The loop looks like it MIGHT cause an exception, except we exit before the END LOOP; is encountered the first time.

PROOF:
CREATE OR REPLACE FUNCTION merge_db(key INT, data TEXT) RETURNS VOID AS
$$
BEGIN
LOOP
UPDATE db SET b = data WHERE a = key;
IF found THEN
RETURN;
END IF;
BEGIN
INSERT INTO db(a,b) VALUES (key, data);
RETURN;
EXCEPTION WHEN unique_violation THEN
RAISE INFO 'NOT DOING %','ANYTHING';
END;
END LOOP;
END;
$$
LANGUAGE plpgsql;

The exception never raises, which means it plays no role in the process.

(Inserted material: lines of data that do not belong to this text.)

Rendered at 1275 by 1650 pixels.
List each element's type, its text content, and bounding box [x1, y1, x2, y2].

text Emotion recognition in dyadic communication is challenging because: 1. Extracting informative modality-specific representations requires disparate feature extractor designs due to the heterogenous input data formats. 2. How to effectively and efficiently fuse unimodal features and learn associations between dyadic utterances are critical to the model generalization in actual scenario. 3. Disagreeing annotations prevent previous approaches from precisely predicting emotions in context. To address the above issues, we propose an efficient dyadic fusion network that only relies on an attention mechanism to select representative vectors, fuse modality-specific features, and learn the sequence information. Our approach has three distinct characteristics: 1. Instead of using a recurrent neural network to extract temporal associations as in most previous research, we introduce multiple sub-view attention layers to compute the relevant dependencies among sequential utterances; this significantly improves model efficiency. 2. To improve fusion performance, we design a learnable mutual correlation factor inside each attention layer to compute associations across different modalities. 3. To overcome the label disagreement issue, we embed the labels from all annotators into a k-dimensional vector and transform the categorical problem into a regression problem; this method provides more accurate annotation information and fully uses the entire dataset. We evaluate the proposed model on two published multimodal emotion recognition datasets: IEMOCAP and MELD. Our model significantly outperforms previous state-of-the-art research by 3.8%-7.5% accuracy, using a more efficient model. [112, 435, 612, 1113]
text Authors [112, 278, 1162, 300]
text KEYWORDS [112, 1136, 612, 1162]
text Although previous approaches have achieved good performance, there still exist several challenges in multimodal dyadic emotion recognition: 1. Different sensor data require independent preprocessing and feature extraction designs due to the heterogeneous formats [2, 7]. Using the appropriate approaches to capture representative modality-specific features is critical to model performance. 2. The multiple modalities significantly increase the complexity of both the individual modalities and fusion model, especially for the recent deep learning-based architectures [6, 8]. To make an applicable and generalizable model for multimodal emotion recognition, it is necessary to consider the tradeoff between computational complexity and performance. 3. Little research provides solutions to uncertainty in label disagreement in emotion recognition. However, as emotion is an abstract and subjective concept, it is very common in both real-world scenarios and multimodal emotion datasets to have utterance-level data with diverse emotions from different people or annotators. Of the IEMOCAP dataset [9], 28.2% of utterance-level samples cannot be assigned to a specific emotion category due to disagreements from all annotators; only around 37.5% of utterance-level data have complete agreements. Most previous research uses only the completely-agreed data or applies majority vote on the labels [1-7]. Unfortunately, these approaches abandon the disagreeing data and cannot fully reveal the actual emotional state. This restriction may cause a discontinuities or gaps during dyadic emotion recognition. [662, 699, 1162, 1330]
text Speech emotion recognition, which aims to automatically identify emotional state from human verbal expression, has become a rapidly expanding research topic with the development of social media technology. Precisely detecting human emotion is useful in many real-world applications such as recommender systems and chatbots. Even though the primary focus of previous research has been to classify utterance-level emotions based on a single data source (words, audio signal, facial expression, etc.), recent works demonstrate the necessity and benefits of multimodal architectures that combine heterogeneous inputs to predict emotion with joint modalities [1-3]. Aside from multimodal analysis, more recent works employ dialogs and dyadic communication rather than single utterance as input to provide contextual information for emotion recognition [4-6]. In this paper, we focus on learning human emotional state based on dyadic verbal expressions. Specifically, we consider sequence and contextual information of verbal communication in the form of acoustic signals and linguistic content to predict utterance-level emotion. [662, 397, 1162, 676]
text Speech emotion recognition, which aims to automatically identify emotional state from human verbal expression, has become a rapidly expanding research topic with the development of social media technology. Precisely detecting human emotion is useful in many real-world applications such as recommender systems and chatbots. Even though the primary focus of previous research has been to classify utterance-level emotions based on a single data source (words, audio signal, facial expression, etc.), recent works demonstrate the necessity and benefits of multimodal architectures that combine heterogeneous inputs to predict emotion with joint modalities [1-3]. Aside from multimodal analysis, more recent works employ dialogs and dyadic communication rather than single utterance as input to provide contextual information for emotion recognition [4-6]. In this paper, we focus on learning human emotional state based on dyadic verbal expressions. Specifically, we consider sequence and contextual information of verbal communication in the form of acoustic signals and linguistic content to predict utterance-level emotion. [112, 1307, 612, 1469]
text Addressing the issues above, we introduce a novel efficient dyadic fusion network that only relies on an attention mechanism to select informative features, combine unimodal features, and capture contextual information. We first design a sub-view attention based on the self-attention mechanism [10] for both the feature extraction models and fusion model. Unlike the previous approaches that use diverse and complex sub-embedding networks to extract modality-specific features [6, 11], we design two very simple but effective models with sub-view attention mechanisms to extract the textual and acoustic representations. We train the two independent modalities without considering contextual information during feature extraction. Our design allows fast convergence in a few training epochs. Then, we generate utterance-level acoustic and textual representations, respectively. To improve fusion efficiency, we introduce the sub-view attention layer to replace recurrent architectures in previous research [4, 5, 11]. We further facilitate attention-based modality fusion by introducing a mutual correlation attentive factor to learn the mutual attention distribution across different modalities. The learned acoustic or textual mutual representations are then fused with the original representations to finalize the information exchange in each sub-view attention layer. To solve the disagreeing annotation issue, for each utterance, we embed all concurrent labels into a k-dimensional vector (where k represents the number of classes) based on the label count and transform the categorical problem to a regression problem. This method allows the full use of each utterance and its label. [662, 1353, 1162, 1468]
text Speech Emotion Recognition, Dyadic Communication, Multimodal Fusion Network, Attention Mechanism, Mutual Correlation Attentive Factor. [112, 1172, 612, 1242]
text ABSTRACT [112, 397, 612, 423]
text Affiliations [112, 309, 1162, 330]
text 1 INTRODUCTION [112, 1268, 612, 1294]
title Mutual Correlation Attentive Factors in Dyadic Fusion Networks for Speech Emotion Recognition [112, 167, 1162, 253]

I believe the following code provides a better example:

CREATE TABLE db (a INT PRIMARY KEY, b TEXT);

CREATE FUNCTION merge_db(key INT, data TEXT) RETURNS VOID AS
$$
BEGIN
BEGIN
INSERT INTO db(a,b) VALUES (key, data);
RETURN;
EXCEPTION WHEN unique_violation THEN
RAISE INFO 'UPDATING RECORD % WITH NEW DATA %',key, data;
UPDATE db SET b = data WHERE a = key;
RETURN;
END;
END;
$$
LANGUAGE plpgsql;

SELECT merge_db(1, 'david');
SELECT merge_db(1, 'dennis');


Jan. 15, 2008, 7:46 a.m.

In response to Matthew Peter's last comment.. He is incorrect, due to concurrency. The exception handling is necessary if there are multiple users accessing this database.

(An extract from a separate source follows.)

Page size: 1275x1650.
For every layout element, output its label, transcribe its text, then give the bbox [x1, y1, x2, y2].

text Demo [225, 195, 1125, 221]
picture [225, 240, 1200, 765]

In the example, a row is first updated, and if that fails (row doesn't exist, it is inserted. Where the exception handling comes into play is if another user inserts the row between these two steps. It's possible your update can fail, and then your insert will also fail, because the row was inserted from another user.

The exception is caught, and the whole operation is tried again. This time, the update might succeed, since it was inserted. But if another user removed it, it would fail again. So you see, the point of the loop is to keep retrying this operation until the update or the delete succeeds.